> **Problem requirements**
Please set down, exactly as written, the line containing "thumb tip: (76, 82)" and every line after it through the end of the records.
####################
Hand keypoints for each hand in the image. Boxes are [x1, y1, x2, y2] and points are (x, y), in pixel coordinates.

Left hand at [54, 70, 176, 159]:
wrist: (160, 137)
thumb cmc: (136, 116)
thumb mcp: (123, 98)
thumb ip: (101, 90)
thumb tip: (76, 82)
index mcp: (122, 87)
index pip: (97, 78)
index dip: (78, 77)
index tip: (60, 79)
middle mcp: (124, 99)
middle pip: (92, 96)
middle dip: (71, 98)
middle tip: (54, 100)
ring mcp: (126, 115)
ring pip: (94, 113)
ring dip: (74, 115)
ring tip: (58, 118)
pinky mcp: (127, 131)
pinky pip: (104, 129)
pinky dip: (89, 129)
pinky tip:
####################
> **Reply**
thumb tip: (76, 82)
index mcp: (122, 87)
index pip: (97, 78)
index dip: (78, 77)
index tip: (60, 79)
middle mcp: (124, 99)
middle pip: (92, 96)
middle dip: (71, 98)
middle tip: (54, 100)
ring mcp: (126, 115)
ring pip: (94, 113)
ring dip: (74, 115)
ring tip: (58, 118)
pinky mcp: (127, 131)
pinky pip: (104, 129)
pinky dip: (89, 129)
pinky tip:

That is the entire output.